The Victorian County Court has sentenced Carolyn Hanigan to 37 months in prison for theft of $360,000 from her employer, a signwriting business.
Judge Mark Gamble imposed a non-parole period of 16 months’ imprisonment yesterday morning.
The judge’s sentencing remarks are still being revised. However, The Age reports Hanigan stole the money over an 11-year period while employed as an office administrator for a signwriting business.
Hanigan’s duties included invoicing, filing, paying bills and wages and reconciling accounts. She stole a total of $363,722 spread over 198 separate occasions by concealing the thefts in false invoices.

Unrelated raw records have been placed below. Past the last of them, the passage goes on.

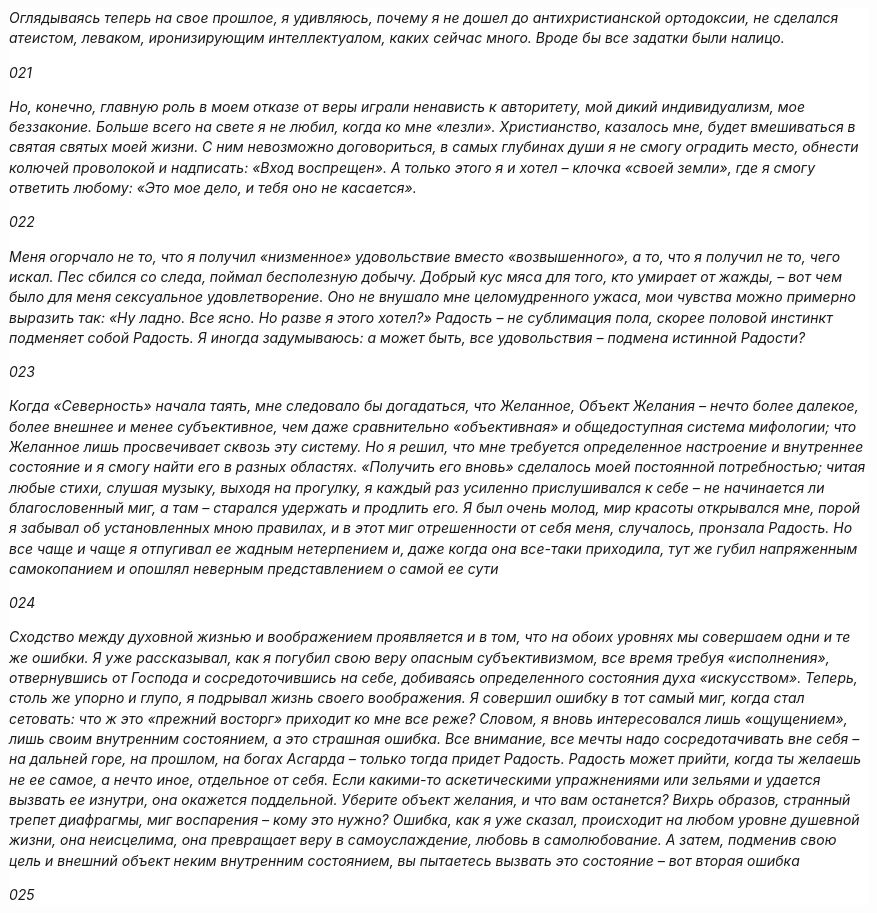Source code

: *Оглядываясь теперь на свое прошлое, я удивляюсь, почему я не дошел до антихристианской ортодоксии, не сделался атеистом, леваком, иронизирующим интеллектуалом, каких сейчас много. Вроде бы все задатки были налицо.*

*021*

*Но, конечно, главную роль в моем отказе от веры играли ненависть к авторитету, мой дикий индивидуализм, мое беззаконие. Больше всего на свете я не любил, когда ко мне «лезли». Христианство, казалось мне, будет вмешиваться в святая святых моей жизни. С ним невозможно договориться, в самых глубинах души я не смогу оградить место, обнести колючей проволокой и надписать: «Вход воспрещен». А только этого я и хотел – клочка «своей земли», где я смогу ответить любому: «Это мое дело, и тебя оно не касается».*

*022*

*Меня огорчало не то, что я получил «низменное» удовольствие вместо «возвышенного», а то, что я получил не то, чего искал. Пес сбился со следа, поймал бесполезную добычу. Добрый кус мяса для того, кто умирает от жажды, – вот чем было для меня сексуальное удовлетворение. Оно не внушало мне целомудренного ужаса, мои чувства можно примерно выразить так: «Ну ладно. Все ясно. Но разве я этого хотел?» Радость – не сублимация пола, скорее половой инстинкт подменяет собой Радость. Я иногда задумываюсь: а может быть, все удовольствия – подмена истинной Радости?*

*023*

*Когда «Северность» начала таять, мне следовало бы догадаться, что Желанное, Объект Желания – нечто более далекое, более внешнее и менее субъективное, чем даже сравнительно «объективная» и общедоступная система мифологии; что Желанное лишь просвечивает сквозь эту систему. Но я решил, что мне требуется определенное настроение и внутреннее состояние и я смогу найти его в разных областях. «Получить его вновь» сделалось моей постоянной потребностью; читая любые стихи, слушая музыку, выходя на прогулку, я каждый раз усиленно прислушивался к себе – не начинается ли благословенный миг, а там – старался удержать и продлить его. Я был очень молод, мир красоты открывался мне, порой я забывал об установленных мною правилах, и в этот миг отрешенности от себя меня, случалось, пронзала Радость. Но все чаще и чаще я отпугивал ее жадным нетерпением и, даже когда она все-таки приходила, тут же губил напряженным самокопанием и опошлял неверным представлением о самой ее сути*

*024*

*Сходство между духовной жизнью и воображением проявляется и в том, что на обоих уровнях мы совершаем одни и те же ошибки. Я уже рассказывал, как я погубил свою веру опасным субъективизмом, все время требуя «исполнения», отвернувшись от Господа и сосредоточившись на себе, добиваясь определенного состояния духа «искусством». Теперь, столь же упорно и глупо, я подрывал жизнь своего воображения. Я совершил ошибку в тот самый миг, когда стал сетовать: что ж это «прежний восторг» приходит ко мне все реже? Словом, я вновь интересовался лишь «ощущением», лишь своим внутренним состоянием, а это страшная ошибка. Все внимание, все мечты надо сосредотачивать вне себя – на дальней горе, на прошлом, на богах Асгарда – только тогда придет Радость. Радость может прийти, когда ты желаешь не ее самое, а нечто иное, отдельное от себя. Если какими-то аскетическими упражнениями или зельями и удается вызвать ее изнутри, она окажется поддельной. Уберите объект желания, и что вам останется? Вихрь образов, странный трепет диафрагмы, миг воспарения – кому это нужно? Ошибка, как я уже сказал, происходит на любом уровне душевной жизни, она неисцелима, она превращает веру в самоуслаждение, любовь в самолюбование. А затем, подменив свою цель и внешний объект неким внутренним состоянием, вы пытаетесь вызвать это состояние – вот вторая ошибка*

*025*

Eventually Hanigan turned herself in to the police last year providing printouts of payroll records, bank statements and a 12-page spreadsheet titled ”stolen”.
Hanigan told the court she was a “people pleaser” and described her behaviour as “arrogant stupidity”.
She claims she spent the money on bills, gifts and donations that included the deposit for a house and loans for others.
Hanigan’s barrister, Tim Smurthwaite, said part of Hanigan’s motivation was to provide family members with ”gifts” to help them and to ”make herself more lovable than she perceived herself to be”.
In sentencing Hanigan, Judge Gamble noted the trauma suffered by the business’s owner and his wife for Hanigan’s ”gross breach of trust” but he found her voluntary confession was a “very powerful mitigatory feature”.
David Luijerink, of KPMG’s forensic accounting team told SmartCompany businesses can take steps to ensure they are not left in the position of Hanigan’s employers.
“People need to assess the risk in those activities in the business where they are moving assets or liabilities around, things like payroll, purchasing, expenses and contracting,” he says.
“You need to assess the risk as to how easy it is to rip off these processes and what can make a difference rather than just creating more bureaucracy.”
He is unsurprised Hanigan had taken the money over an 11-year period with the business.
“The classic sign of a fraudster is a trusted person,” he says.
“Firms need to ask themselves where they are most exposed, most large scale fraud is from people in the business, not from people externally.”
SmartCompany contacted Smurthwaite for comment but he failed to respond prior to publication.